Home › News › Traffic
E-470 paves new path with cashless tolls
License-plate tracking system could be big boost for transportation funding
Published February 14, 2009 at 12:05 a.m.
The successful rollout of cashless tolling on E-470 could be pointing the way to the future of transportation funding - the ability to charge tolls without prepaid accounts or coins.
The cutting-edge system uses high-definition cameras to record the license plates of vehicles that pass through a toll plaza. The plate is then traced to the owner, who is billed.
"The industry is trending this way," said Ed DeLozier, E-470's executive director. "The last toll booth will be in the Smithsonian someday."
Such a system could be deployed on other roads, including some that motorists now use free. The result: a new source of money for highways and bridges badly in need of repair.
Bu it won't come without a political struggle. Republicans who were strong backers of tolling have grown skeptical even as statehouse Democrats have slowly embraced it. In addition, privacy advocates rebel at the Big Brother implications of tracking license plates.
Momentum for tolling is building. It would be allowed on certain roads under the transportation funding bill, called FASTER, that is working its way through the Colorado legislature. The bill also calls for higher vehicle registration fees.
Transportation planners are struggling to fix aging bridges, repave poor roads and provide new highways with dwindling financial resources.
In Colorado, they have targeted $500 million per year as the threshold just to fix what's broken now and an additional $1 billion per year to catch up on waiting projects. The gas tax, a major source of money for transportation, hasn't changed in 18 years and no longer covers the table.
High-tech tolling could provide a dedicated revenue stream for large projects that have no funding. The $850 million replacement of the aging Interstate 70 viaduct through Denver is among them.
With one license-plate scanning station on the viaduct, today's traffic numbers would generate slightly more than $100 million of bond financing for every 25 cents in tolls.
The FASTER bill doesn't require tolling anywhere but allows it when there is unanimous agreement among all the affected cities and counties, said Rep.
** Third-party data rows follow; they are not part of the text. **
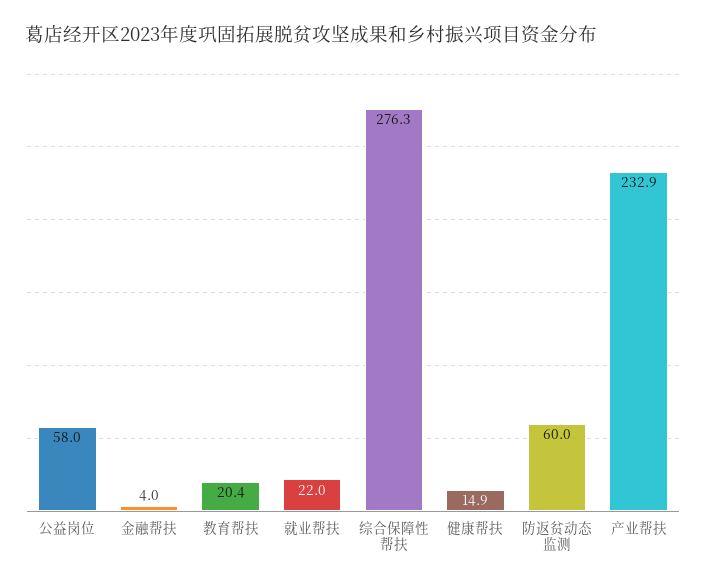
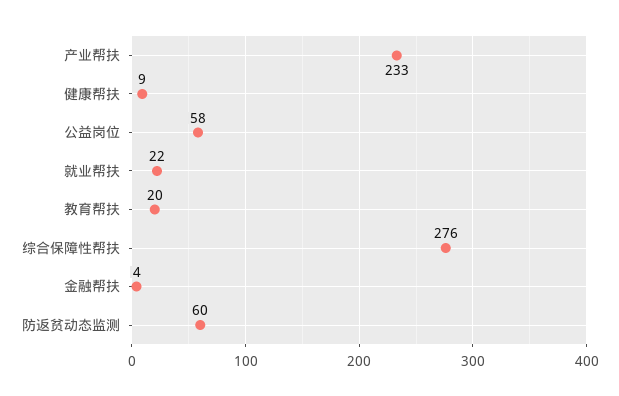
  {
    "公益岗位": 58,
    "金融帮扶": 4,
    "教育帮扶": 20.4,
    "就业帮扶": 22,
    "综合保障性帮扶": 276.3,
-   "健康帮扶": 14.9,
+   "健康帮扶": 9,
    "防返贫动态监测": 60,
    "产业帮扶": 232.9
  }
Joe Rice, D-Littleton, a sponsor of the FASTER bill.
"This use is certainly something that is being talked about," Rice said. "But I don't think any of us at the state level are talking about throwing up this kind of technology at any but a few locations."
As for E-470, it will do away with toll collectors on July 4 - a date both symbolic and practical, as it represents freedom from carrying around coins and a three-day weekend for highway crews to make needed changes.
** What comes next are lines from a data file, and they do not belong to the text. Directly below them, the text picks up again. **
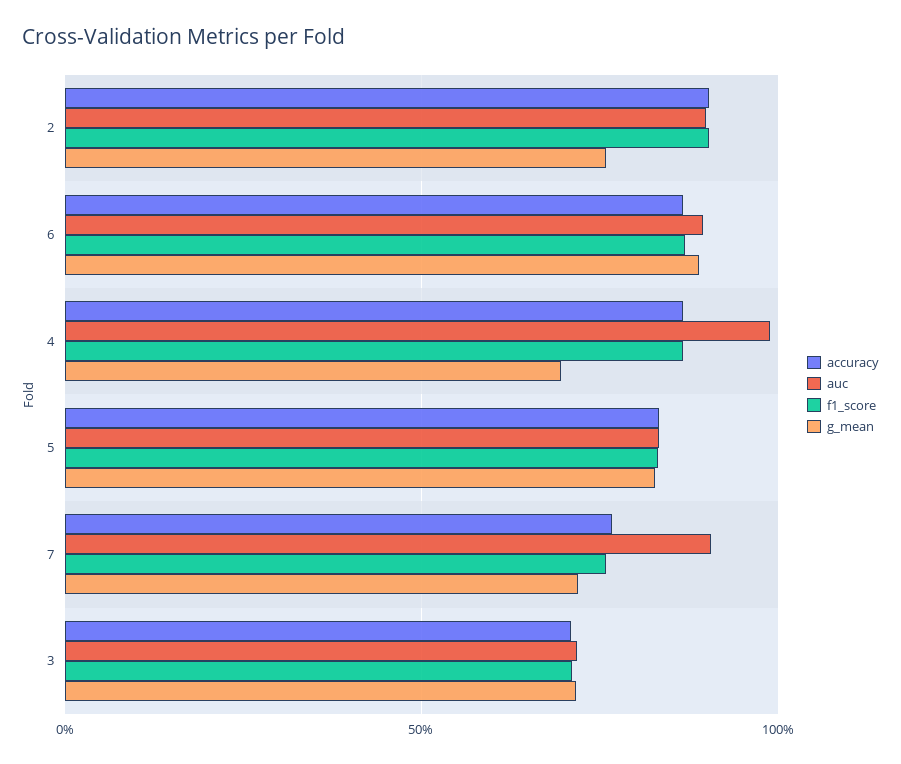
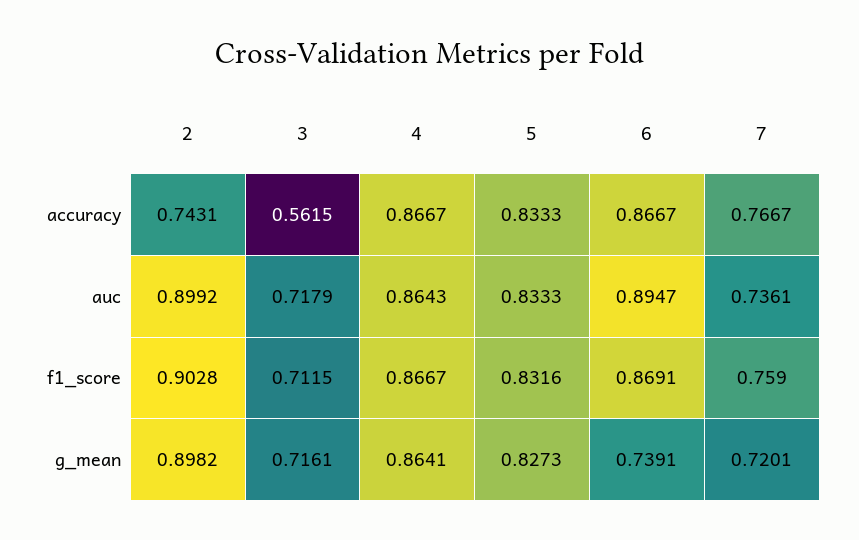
  {
    "accuracy": {
-     "2": 0.9,
+     "2": 0.7431,
      "6": 0.8667,
      "4": 0.8667,
      "5": 0.8333,
      "7": 0.7667,
-     "3": 0.7
+     "3": 0.5615
    },
    "auc": {
      "2": 0.8992,
      "6": 0.8947,
-     "4": 1,
+     "4": 0.8643,
      "5": 0.8333,
-     "7": 0.9,
+     "7": 0.7361,
      "3": 0.7179
    },
    "f1_score": {
      "2": 0.9028,
      "6": 0.8691,
      "4": 0.8667,
      "5": 0.8316,
      "7": 0.759,
      "3": 0.7115
    },
    "g_mean": {
-     "2": 0.75,
+     "2": 0.8982,
-     "6": 0.9,
+     "6": 0.7391,
-     "4": 0.7,
+     "4": 0.8641,
      "5": 0.8273,
      "7": 0.7201,
      "3": 0.7161
    }
  }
The system of EXpressToll prepaid accounts and transponders remains. The new license-plate tolling means drivers who avoided E-470 because they had neither prepaid accounts nor coins in the ashtrays can use the road and just wait for a bill to be mailed to their homes.
Those drivers who sign up for prepaid accounts and transponders will get an immediate 10 percent discount, which is now given to current customers. If they don't want an account, they can pay the bill by mail, online or by phone.
If drivers don't pay within 30 days, each toll on their bill will be converted into a violation with a $7 fee. If that's not paid, it leads to an additional $70 fine per unpaid toll.
Jon Caldara, a tolling advocate and head of the free-market Independence Institute think tank in Golden, said Republicans have looked more to polling than to tolling lately and that's cooled them off on the idea.
Polls show the public generally doesn't like tolling, Caldara said, making it a tough sell in these hard times. Not too long ago, Republicans were the leading advocates for tolling.
Caldara said he could support tolling with two caveats. One, tolls should be higher during peak travel times and near nothing when traffic lets up. Two, tolling should replace rather than augment the gas tax.
"People still aren't comfortable with tolling," he said. "They have to understand that this is not our daddy's tolling anymore."
Still, he is uncomfortable with license plate tolling that could allow government to track people.
In fact, Dave Kristick, E-470's operations manager, said the new cameras can be programmed to sound an alert when selected plates are keyed in - for example, a frequent toll violator, an Amber Alert or a stolen vehicle.
"There's a whole bunch of people watching us to see how this is working," Kristick said.